Un homme est-il moins apte qu'une femme à élever un enfant? Aime-t-il moins bien qu'une mère?
Modèle parental, modèle sexuel... Quelle place la société laisse-t-elle à ce qui sort de la norme?

Ces thèmes abordés font-ils de Boys don't cry un roman moralisateur et/ou ennuyeux?
Absolument pas! C'est un roman vivant, intéressant qui parle d'une histoire, celle d'hommes qui s'ouvrent à des sentiments, à la possibilité de ressentir et d'exprimer un amour qui se veut à la base maternel et, par là, démonstratif. Ce n'est d'ailleurs peut-être pas pour rien que celui qui se montre d'emblée le plus réceptif au bébé, le plus tactile, est Adam. Il est homosexuel et n'a pas honte de laisser voir sa part de féminité, de câliner Emma.
Histoire d'hommes qui vont apprendre grâce à la présence d'une petite fille à s'ouvrir les uns aux autres, à crever les abcès et tensions familiales. Histoire d'amour, de courage, de force de caractère. Apprendre à rebondir malgré les aléas de la vie. Apprendre à se serrer les coudes dans l'adversité. Savoir se remettre en question. Savoir ravaler sa colère et pardonner : à soi, aux autres. Être fier d'être ce qu'on est.
Apprendre à pleurer sans honte même si on est un homme.
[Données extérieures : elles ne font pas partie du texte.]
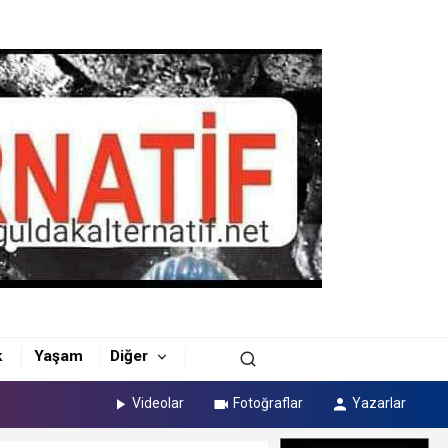
k
Yaşam
Diğer
Videolar
Fotoğraflar
Yazarlar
Voilà ce que j'ai vu dans Boys don't cry. Voilà ce qui m'a plu. Dante, Adam, deux frères aussi attachants l'un que l'autre, que je me suis bien gardée de juger. Je me suis juste laissée porter par le tourbillon des sentiments, des pensées qui les traversaient ; tantôt mer tourmentée, tantôt mer apaisée. Le père aussi, qui voit en son fils aîné, son propre passé le rattraper et qui va aider Dante à rester droit, et lui transmettre son savoir, qui va apprendre à les écouter aussi.
Les autres protagonistes de l'histoire ne laissent pas sans réaction. Mais je ne vais pas tout vous dévoiler, je préfère que vous lisiez ce roman. Que vous puissiez l'apprécier autant que moi si possible!
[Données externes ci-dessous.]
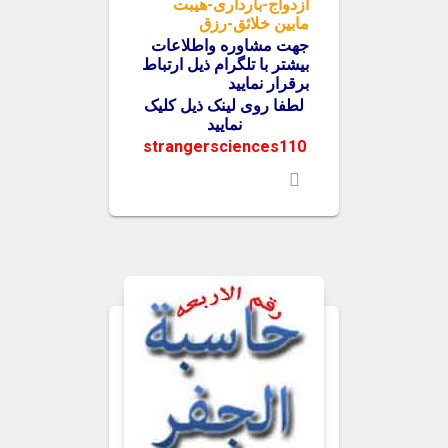
ازدواج-بارداری-هیبت
مابین خلائق-رزق
جهت مشاوره واطلاعات
بیشتر با تلگرام ذیل ارتباط
برقرار نمایید
لطفا روی لینک ذیل کلیک
نمایید
strangersciences110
J'ai failli oublier! Merci Stéphanie de m'avoir donné le prétexte du challenge Livr@deux pour sortir ce titre intéressant de ma PALN :)

Quelques citations :

"Parfois, les choses que nous sommes convaincus de ne pas vouloir sont en fait celles dont nous avions le plus besoin."

"Les enfants, c'était bien quand on avait la trentaine bien entamée, un emprunt pour sa maison, un boulot stable et des économies à la banque. Les enfants, c'était pour ces gens sans envergure qui n'avaient rien d'autre pour remplir leur vie."

"- J'ai récemment découvert quelque chose, ai-je reparti sans chercher à arrêter les larmes qui coulaient sur mes joues. Les garçons ne pleurent pas, mais les hommes oui."

"- J'aime la vérité, je crois. Il faut que certaines personnes s'assurent qu'elle soit dite."